• [Consigne écrite A]: Relevez dans le texte source toutes les actions attribuées aux gens dans la phrase qui commence par « Les gens rient ensemble ».

+++ Texte source

La vieille routarde: un modeste guide

Vu que personne ne m’aime, je voyage seule.

Je ne vais pas mentir, c’est parfois intimidant de circuler en solitaire, cernée par les familles ou les bandes d’amis dans un endroit parfaitement inconnu. A deux, à trois, à dix, on est plus fort. La présence de l’autre justifie la nôtre. Seule, on peut se sentir illégitime à occuper l’espace. Vous êtes impaire, vous plombez la symétrie : mais qu’est-ce que vous foutez là ? Les gens rient ensemble, commentent la beauté du lieu, s’exclament devant le coucher de soleil. Et vous restez parfaitement silencieuse.


Vous êtes seule, et paradoxalement, vous sentez que vous prenez trop d’espace : pour vous en convaincre, présentez-vous au serveur d’une terrasse bondée vue mer, et observez le froncement de ses sourcils tandis qu’il vous débusque la plus petite table disponible (une table de trois). Je vous mets au défi de déguster votre pitance sous les regards hostiles des gens qui attendent leur tour, injustement spoliés par vous et votre solitude obèse : ces chaises vides en face de vous leur reviennent de droit ! Il est facile de se sentir mal à l’aise quand on n’appartient pas au troupeau. Combien de fois ai-je accepté d’être la variable d’ajustement, et de céder ma place près du hublot pour me retrouver près des toilettes afin de ne pas désunir un groupe ? Bon, en réalité, une seule fois. Depuis, j’ai appris ma leçon. Maintenant, si vous le permettez, Me, myself and I aimerions admirer le paysage.

++++++
+++ Lignes de données

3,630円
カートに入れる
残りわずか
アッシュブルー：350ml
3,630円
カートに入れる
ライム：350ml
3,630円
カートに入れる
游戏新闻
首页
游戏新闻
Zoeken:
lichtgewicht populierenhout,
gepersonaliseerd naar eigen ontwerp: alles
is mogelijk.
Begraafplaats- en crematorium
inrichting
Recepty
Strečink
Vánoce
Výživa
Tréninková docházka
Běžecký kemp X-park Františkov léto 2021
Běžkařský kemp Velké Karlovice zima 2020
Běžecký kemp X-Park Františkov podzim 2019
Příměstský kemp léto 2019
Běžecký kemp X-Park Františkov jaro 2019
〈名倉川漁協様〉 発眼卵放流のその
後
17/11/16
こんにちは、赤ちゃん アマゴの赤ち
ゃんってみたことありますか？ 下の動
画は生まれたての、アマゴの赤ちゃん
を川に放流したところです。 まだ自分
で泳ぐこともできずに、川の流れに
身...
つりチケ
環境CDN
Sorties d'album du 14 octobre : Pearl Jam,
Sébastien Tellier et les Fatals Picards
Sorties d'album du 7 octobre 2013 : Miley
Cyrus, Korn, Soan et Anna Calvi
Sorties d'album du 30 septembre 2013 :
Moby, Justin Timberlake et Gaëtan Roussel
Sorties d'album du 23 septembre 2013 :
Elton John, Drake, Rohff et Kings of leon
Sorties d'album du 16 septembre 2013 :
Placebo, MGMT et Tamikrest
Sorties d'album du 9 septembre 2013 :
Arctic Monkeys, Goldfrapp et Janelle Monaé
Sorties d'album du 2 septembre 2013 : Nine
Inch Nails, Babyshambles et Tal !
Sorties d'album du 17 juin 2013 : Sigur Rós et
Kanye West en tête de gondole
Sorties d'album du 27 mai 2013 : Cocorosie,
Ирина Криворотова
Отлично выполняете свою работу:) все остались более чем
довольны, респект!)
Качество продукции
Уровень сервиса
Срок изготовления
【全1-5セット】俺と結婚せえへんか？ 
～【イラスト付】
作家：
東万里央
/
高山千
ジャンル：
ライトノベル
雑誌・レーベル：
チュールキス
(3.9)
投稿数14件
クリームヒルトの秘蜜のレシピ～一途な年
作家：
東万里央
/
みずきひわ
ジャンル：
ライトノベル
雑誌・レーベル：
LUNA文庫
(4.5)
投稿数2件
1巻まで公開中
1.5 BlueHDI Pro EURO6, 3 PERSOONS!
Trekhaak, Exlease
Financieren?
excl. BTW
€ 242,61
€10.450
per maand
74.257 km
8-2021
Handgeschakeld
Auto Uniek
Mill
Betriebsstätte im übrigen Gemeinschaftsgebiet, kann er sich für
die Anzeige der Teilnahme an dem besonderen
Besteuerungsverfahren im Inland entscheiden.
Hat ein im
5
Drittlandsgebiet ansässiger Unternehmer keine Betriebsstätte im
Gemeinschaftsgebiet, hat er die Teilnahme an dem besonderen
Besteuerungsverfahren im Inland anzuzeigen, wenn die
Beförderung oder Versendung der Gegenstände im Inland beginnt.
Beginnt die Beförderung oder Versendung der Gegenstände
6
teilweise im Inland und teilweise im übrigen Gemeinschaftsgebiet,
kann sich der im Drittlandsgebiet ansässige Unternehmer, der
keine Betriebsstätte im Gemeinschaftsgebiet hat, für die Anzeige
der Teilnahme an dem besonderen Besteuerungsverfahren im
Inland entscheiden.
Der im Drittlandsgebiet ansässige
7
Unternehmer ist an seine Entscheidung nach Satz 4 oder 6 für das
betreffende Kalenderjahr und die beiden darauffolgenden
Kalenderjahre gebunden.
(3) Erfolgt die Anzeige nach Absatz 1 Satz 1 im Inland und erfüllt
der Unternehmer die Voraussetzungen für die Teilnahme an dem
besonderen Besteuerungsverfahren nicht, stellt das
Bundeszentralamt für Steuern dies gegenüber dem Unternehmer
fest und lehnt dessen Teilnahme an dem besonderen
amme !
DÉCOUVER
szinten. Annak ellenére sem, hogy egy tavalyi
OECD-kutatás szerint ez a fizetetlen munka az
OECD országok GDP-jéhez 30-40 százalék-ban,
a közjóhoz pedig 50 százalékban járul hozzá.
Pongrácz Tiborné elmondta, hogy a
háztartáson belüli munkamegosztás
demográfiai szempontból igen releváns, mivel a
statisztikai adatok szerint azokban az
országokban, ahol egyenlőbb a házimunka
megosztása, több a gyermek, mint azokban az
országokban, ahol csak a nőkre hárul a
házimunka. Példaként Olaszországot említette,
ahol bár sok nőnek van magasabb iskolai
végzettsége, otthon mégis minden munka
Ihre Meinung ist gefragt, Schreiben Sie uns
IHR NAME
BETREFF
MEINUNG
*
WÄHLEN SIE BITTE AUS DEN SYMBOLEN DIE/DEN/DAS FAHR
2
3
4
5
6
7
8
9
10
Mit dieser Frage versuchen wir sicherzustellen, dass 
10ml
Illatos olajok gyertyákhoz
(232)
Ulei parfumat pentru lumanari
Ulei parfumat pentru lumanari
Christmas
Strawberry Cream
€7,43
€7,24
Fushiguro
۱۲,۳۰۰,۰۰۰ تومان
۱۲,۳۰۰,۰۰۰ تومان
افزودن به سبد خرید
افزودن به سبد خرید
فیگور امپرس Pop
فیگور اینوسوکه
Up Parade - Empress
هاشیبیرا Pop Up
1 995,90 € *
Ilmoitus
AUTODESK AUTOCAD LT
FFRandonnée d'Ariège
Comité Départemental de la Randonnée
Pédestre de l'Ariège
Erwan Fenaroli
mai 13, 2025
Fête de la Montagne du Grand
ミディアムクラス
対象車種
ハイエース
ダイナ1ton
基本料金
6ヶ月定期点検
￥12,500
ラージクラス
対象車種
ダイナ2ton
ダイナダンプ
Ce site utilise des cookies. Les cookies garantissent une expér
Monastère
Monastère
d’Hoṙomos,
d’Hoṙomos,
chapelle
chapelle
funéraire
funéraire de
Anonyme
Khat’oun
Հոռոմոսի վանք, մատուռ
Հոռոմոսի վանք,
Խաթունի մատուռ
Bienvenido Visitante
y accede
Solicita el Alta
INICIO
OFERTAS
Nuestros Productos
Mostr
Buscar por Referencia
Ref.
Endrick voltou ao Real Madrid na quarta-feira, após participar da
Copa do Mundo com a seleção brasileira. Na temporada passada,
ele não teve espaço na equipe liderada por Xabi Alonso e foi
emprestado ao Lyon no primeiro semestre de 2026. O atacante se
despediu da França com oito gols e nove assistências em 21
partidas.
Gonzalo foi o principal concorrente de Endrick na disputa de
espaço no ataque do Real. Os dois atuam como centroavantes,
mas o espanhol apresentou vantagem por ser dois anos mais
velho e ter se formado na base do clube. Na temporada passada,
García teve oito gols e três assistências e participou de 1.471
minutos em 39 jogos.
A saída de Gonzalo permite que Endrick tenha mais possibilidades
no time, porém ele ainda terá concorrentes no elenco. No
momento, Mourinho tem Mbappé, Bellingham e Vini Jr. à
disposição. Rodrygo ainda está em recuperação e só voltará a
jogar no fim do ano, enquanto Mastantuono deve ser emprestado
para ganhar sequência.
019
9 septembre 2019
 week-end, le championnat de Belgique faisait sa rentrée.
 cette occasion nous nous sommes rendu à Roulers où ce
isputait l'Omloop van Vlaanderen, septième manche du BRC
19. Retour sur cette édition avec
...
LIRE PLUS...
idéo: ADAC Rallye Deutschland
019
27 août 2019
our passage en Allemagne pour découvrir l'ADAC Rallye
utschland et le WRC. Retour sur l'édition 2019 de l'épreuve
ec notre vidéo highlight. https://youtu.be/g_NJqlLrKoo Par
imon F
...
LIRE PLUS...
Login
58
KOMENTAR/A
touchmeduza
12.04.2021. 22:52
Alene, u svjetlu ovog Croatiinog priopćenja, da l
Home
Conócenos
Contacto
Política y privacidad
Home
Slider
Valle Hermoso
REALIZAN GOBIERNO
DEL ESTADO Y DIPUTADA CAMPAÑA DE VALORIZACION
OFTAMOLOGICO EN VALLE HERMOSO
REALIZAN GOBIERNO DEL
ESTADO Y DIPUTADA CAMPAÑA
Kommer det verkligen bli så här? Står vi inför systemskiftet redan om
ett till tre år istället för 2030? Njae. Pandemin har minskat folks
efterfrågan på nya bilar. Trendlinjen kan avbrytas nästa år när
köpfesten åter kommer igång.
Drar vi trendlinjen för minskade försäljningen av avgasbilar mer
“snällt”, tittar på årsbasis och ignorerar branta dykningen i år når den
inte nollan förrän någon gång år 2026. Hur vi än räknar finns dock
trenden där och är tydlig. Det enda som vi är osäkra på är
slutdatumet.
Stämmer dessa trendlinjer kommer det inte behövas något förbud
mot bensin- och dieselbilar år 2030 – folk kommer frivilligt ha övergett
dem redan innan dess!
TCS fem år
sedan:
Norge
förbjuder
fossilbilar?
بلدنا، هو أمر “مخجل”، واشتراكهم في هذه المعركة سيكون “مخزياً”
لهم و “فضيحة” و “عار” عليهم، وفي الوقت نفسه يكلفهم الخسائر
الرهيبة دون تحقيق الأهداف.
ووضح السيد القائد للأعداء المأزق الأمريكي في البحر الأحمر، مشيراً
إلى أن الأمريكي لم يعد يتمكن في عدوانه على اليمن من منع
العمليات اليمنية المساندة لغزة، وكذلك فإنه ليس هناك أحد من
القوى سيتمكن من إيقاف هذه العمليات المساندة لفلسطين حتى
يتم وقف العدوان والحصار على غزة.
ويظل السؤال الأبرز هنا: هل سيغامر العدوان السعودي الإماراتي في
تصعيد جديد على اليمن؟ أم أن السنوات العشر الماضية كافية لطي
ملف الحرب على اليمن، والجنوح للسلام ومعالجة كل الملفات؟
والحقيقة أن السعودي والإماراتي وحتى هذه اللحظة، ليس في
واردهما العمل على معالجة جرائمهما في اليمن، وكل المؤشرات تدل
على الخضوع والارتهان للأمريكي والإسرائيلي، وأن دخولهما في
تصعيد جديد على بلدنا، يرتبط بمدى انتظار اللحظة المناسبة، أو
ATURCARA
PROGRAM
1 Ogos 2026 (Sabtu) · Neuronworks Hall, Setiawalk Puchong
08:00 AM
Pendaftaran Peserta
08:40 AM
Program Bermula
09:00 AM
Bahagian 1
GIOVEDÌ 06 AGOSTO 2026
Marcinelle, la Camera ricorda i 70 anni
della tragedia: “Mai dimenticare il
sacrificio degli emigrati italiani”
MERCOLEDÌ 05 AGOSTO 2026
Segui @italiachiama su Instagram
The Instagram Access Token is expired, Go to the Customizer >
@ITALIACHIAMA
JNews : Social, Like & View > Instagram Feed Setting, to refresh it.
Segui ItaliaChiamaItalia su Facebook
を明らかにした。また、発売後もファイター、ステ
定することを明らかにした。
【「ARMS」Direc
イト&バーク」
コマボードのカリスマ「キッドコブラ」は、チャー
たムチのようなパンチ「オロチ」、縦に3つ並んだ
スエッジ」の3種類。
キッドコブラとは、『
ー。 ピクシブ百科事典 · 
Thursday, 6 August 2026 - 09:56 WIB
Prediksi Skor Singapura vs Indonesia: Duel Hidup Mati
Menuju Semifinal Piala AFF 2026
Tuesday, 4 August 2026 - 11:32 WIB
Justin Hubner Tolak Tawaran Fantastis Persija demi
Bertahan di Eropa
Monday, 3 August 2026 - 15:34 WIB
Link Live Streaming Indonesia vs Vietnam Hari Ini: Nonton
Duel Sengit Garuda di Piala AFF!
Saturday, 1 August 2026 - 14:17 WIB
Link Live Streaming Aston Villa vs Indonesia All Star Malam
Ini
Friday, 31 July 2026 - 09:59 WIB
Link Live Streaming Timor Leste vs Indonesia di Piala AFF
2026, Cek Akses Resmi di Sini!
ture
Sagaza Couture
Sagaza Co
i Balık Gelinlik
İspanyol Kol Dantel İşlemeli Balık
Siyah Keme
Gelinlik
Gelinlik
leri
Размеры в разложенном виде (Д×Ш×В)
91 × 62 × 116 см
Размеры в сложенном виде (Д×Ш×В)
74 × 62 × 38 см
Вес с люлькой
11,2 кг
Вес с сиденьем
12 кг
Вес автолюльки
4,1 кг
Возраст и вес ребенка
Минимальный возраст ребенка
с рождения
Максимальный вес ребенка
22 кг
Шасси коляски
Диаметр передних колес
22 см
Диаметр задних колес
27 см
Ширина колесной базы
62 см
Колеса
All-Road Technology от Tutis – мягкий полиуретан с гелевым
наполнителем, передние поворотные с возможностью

++++++

• [Consigne écrite B]: Reproduisez, s'il vous plaît, les lignes de données depuis la toute première jusqu'à celle qui contient « teilweise im Inland », celle-ci comprise.

• [Réponse finale A]:
- rient ensemble
- commentent la beauté du lieu
- s’exclament devant le coucher de soleil

• [Réponse finale B]:
3,630円
カートに入れる
残りわずか
アッシュブルー：350ml
3,630円
カートに入れる
ライム：350ml
3,630円
カートに入れる
游戏新闻
首页
游戏新闻
Zoeken:
lichtgewicht populierenhout,
gepersonaliseerd naar eigen ontwerp: alles
is mogelijk.
Begraafplaats- en crematorium
inrichting
Recepty
Strečink
Vánoce
Výživa
Tréninková docházka
Běžecký kemp X-park Františkov léto 2021
Běžkařský kemp Velké Karlovice zima 2020
Běžecký kemp X-Park Františkov podzim 2019
Příměstský kemp léto 2019
Běžecký kemp X-Park Františkov jaro 2019
〈名倉川漁協様〉 発眼卵放流のその
後
17/11/16
こんにちは、赤ちゃん アマゴの赤ち
ゃんってみたことありますか？ 下の動
画は生まれたての、アマゴの赤ちゃん
を川に放流したところです。 まだ自分
で泳ぐこともできずに、川の流れに
身...
つりチケ
環境CDN
Sorties d'album du 14 octobre : Pearl Jam,
Sébastien Tellier et les Fatals Picards
Sorties d'album du 7 octobre 2013 : Miley
Cyrus, Korn, Soan et Anna Calvi
Sorties d'album du 30 septembre 2013 :
Moby, Justin Timberlake et Gaëtan Roussel
Sorties d'album du 23 septembre 2013 :
Elton John, Drake, Rohff et Kings of leon
Sorties d'album du 16 septembre 2013 :
Placebo, MGMT et Tamikrest
Sorties d'album du 9 septembre 2013 :
Arctic Monkeys, Goldfrapp et Janelle Monaé
Sorties d'album du 2 septembre 2013 : Nine
Inch Nails, Babyshambles et Tal !
Sorties d'album du 17 juin 2013 : Sigur Rós et
Kanye West en tête de gondole
Sorties d'album du 27 mai 2013 : Cocorosie,
Ирина Криворотова
Отлично выполняете свою работу:) все остались более чем
довольны, респект!)
Качество продукции
Уровень сервиса
Срок изготовления
【全1-5セット】俺と結婚せえへんか？ 
～【イラスト付】
作家：
東万里央
/
高山千
ジャンル：
ライトノベル
雑誌・レーベル：
チュールキス
(3.9)
投稿数14件
クリームヒルトの秘蜜のレシピ～一途な年
作家：
東万里央
/
みずきひわ
ジャンル：
ライトノベル
雑誌・レーベル：
LUNA文庫
(4.5)
投稿数2件
1巻まで公開中
1.5 BlueHDI Pro EURO6, 3 PERSOONS!
Trekhaak, Exlease
Financieren?
excl. BTW
€ 242,61
€10.450
per maand
74.257 km
8-2021
Handgeschakeld
Auto Uniek
Mill
Betriebsstätte im übrigen Gemeinschaftsgebiet, kann er sich für
die Anzeige der Teilnahme an dem besonderen
Besteuerungsverfahren im Inland entscheiden.
Hat ein im
5
Drittlandsgebiet ansässiger Unternehmer keine Betriebsstätte im
Gemeinschaftsgebiet, hat er die Teilnahme an dem besonderen
Besteuerungsverfahren im Inland anzuzeigen, wenn die
Beförderung oder Versendung der Gegenstände im Inland beginnt.
Beginnt die Beförderung oder Versendung der Gegenstände
6
teilweise im Inland und teilweise im übrigen Gemeinschaftsgebiet,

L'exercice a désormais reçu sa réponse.